For most faculty members, the impossible administrator is usually a department head. I always advise colleagues confronted with an incompetent or destructive head to bide their time. Do not protest too early. Let frustration build to mass discontent. It usually takes three years. Once a dean is confronted by a faculty rebellion against a chair, he or she will feel sufficient political cover to act. Even a dean cannot hold the ground against a campus tsunami.

This time, however, it was not a department head who was the problem. The head in question feels equally beleaguered. The sources of frustration were administrators further up the ladder. One was irrationally and incompetently destructive. One was consistently dishonest. And two were using their administrative positions to carry out personal vendettas. Complaints had been made, and ignored. There was no recourse, no mechanism through which to seek justice. The collective response to their departure interviews: "You’re leaving. You’d say anything." One of these friends who is known to be extremely judicious said this at the dinner about the administrators in question: "They’re rotten to the core."

That is not what he would say about every failed administrator. The University of Illinois just lost a president to a forced resignation. He foolishly squandered his good will and pretty thoroughly alienated the faculty in the system and finally even the Board of Trustees who hired him, but I certainly never considered him a monster. But universities do have monsters in high places. At a local American Association of University Professors chapter meeting this month it was acknowledged that our failed president was hardly the most wantonly destructive administrator. Yet the faculty members who gave formal presentations
pronounced shared governance alive and well on campus, and advocated greater collegiality — rather than structural change -- as the way to strengthen and maintain cooperative bonds among faculty, administrators, and the board. How many careers have to be damaged or ended by rogue administrators before faculty members will admit broader reforms are needed?

Toward the administrators who were an invisible presence at our dinner, faculty discontent has a long history. But nothing comes of it. The university administration’s daily functioning is grounded in both line authority and line loyalty along the administrative chain of command. Administrators will not challenge that protocol unless they feel they have no choice. With administrators who hand out rewards to select faculty, universal rebellion rarely coalesces, though in some of the examples I am referencing it has come pretty close.

Can anything be done?
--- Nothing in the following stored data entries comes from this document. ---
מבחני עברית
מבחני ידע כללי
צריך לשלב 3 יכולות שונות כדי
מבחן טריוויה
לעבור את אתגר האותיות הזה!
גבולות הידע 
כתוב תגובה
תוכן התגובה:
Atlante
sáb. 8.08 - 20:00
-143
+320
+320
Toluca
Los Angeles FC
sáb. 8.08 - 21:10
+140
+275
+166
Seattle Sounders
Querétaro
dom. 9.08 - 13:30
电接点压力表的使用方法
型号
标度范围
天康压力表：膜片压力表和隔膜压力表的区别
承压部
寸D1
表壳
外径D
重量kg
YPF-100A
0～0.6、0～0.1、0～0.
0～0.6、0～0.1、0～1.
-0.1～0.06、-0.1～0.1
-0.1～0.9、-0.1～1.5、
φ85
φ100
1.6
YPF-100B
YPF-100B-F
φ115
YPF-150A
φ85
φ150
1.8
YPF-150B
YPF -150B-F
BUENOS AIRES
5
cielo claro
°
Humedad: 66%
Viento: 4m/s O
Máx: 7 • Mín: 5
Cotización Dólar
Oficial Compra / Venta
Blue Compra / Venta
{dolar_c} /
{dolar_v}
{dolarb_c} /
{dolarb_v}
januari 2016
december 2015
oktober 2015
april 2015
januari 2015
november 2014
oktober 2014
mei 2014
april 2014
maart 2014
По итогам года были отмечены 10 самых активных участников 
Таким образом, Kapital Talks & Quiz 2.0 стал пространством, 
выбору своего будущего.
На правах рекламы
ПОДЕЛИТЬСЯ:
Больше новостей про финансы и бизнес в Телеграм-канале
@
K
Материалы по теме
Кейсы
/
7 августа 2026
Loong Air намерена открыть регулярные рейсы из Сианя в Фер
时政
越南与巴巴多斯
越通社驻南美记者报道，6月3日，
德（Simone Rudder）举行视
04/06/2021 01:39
Under collective bargaining faculty usually have stronger grievance procedures and thus access to procedures not in the hands of senior administrators complicit in misdeeds throughout the chain of command. But nothing would prevent a campus like my own from instituting good grievance procedures even without collective bargaining, nothing, that is, except those faculty members and administrators who benefit from and prefer the status quo. Which means it will not happen without collective bargaining and unless faculty members take a cold collective look at conditions campuswide.

Meanwhile, my friends are leaving. There was no component of sweetness for most of us at the dinner. Sorrow dominated. Along with the sense that those of us remaining on campus are serving on poisoned ground. Unchecked administrative abuses undercut morale decisively and convince faculty members it is a mistake to think of themselves as members of a community.